During a ten-month period, 511 patients referred to the melanoma unit of the Department of Dermatology were examined by an expert dermatologist and five other physicians with various levels of training. The latter group had a neural network-based decision support system at their disposal, which they could use at their discretion. Every patient was examined by the expert dermatologist, and by two of the computer-supported other physicians. The system gave a probability assessment of the malignancy of the lesion being examined, and a dichotomous suggestion whether or not to excise the lesion. The main study questions were: Is there a difference in benefit between more and less experienced physicians? What is the diagnostic performance of these physicians, compared to an expert who does not use the system?
After removal of incomplete data, there were 31 patients with melanomas and 414 patients without melanomas in the study, for a total of 31 melanomas and 3244 benign lesions. The non-expert physicians missed 3 of 31 melanomas altogether, and on the lesions were they did consult the computer, they achieved an overall sensitivity of 84%. The overall specificity of all five physicians was 80%. The computer system by itself achieved a sensitivity of 75%, and a specificity of 96%. The expert dermatologist, without computer support, achieved values of 96% sensitivity and 66% specificity. When stratifying the physicians according to experience, the less experienced physicians obtained values of 81% sensitivity and 79% specificity, and the more experienced physicians values of 86% sensitivity and 85% specificity.

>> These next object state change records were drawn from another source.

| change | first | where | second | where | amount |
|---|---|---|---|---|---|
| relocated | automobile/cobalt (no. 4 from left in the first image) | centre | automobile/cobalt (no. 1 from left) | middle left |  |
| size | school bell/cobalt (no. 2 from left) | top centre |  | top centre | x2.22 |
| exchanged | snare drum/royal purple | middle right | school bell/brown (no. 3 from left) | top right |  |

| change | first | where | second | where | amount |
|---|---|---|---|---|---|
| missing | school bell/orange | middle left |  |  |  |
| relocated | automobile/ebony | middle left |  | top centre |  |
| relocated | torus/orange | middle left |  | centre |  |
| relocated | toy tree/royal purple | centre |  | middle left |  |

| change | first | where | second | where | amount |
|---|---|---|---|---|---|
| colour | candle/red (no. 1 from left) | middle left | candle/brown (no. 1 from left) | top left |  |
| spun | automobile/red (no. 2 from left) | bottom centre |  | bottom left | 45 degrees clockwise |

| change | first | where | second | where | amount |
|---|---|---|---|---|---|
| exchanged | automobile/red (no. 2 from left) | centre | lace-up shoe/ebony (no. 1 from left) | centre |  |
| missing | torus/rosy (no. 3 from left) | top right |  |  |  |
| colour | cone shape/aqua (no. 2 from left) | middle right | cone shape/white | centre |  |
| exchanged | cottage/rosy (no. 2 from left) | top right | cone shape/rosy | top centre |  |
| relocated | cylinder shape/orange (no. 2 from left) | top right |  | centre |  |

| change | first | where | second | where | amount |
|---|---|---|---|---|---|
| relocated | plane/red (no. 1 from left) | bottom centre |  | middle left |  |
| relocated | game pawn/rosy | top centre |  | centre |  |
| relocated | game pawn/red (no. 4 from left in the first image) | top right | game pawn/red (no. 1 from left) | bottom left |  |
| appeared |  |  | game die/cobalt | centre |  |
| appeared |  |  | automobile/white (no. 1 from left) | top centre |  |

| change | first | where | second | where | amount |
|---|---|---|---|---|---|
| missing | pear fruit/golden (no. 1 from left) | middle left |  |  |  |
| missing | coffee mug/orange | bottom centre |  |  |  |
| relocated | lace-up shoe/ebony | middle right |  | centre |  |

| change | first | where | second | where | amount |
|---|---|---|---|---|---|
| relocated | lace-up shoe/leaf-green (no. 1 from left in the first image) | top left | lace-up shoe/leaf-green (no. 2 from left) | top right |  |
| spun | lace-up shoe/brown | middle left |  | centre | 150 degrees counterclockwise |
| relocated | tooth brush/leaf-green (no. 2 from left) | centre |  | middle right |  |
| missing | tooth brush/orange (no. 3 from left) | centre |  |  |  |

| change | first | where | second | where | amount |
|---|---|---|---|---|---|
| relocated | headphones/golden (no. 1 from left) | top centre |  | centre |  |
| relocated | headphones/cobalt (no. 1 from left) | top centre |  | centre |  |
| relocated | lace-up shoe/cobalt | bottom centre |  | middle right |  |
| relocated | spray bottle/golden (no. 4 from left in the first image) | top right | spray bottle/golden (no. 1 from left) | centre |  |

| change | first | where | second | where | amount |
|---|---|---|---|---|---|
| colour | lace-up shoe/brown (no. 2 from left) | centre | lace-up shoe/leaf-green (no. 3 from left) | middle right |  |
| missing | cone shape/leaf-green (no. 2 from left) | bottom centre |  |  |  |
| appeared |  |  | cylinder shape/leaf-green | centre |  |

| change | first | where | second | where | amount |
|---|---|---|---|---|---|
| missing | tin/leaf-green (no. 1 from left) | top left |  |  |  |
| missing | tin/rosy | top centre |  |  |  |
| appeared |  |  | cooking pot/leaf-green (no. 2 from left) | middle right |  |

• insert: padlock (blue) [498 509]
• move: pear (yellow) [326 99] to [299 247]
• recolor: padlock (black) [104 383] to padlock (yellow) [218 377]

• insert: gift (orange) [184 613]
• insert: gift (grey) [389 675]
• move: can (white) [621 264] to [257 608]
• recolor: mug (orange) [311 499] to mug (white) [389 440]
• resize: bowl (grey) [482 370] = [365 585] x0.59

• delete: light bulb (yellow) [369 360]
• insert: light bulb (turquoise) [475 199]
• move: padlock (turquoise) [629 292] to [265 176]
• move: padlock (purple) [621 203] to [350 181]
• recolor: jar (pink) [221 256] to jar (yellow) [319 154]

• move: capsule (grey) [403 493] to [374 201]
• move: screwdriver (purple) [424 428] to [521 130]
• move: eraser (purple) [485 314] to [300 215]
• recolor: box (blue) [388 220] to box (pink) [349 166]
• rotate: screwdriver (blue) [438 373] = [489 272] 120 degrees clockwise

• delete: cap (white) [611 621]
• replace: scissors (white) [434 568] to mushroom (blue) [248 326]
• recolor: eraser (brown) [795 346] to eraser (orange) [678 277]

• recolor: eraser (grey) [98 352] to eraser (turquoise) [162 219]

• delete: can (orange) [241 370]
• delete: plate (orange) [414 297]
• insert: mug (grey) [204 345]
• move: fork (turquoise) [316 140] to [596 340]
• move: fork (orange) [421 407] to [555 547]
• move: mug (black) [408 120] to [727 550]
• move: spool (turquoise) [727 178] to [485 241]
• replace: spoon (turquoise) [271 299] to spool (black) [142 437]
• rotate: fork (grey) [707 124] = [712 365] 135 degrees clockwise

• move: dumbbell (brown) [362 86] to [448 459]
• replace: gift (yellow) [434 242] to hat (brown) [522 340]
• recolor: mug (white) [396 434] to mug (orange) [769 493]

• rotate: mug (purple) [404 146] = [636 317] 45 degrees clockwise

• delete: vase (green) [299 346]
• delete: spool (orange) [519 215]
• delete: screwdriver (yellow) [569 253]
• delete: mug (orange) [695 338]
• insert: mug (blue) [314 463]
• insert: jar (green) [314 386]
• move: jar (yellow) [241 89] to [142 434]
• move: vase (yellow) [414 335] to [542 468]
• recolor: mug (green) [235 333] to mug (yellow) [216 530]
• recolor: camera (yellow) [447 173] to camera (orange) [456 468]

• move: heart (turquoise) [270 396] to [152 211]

Conclusion: There is no significant difference between the sensitivities of experienced and inexperienced physicians; the difference in specificities between these two groups is of borderline significance (p = 0.05). There is, however, a tradeoff and resulting large discrepancy between the computer users and the expert dermatologist both in sensitivity (p < 0.1) and specificity (p < 0.00001). This difference can be explained by different decision thresholds in the two groups.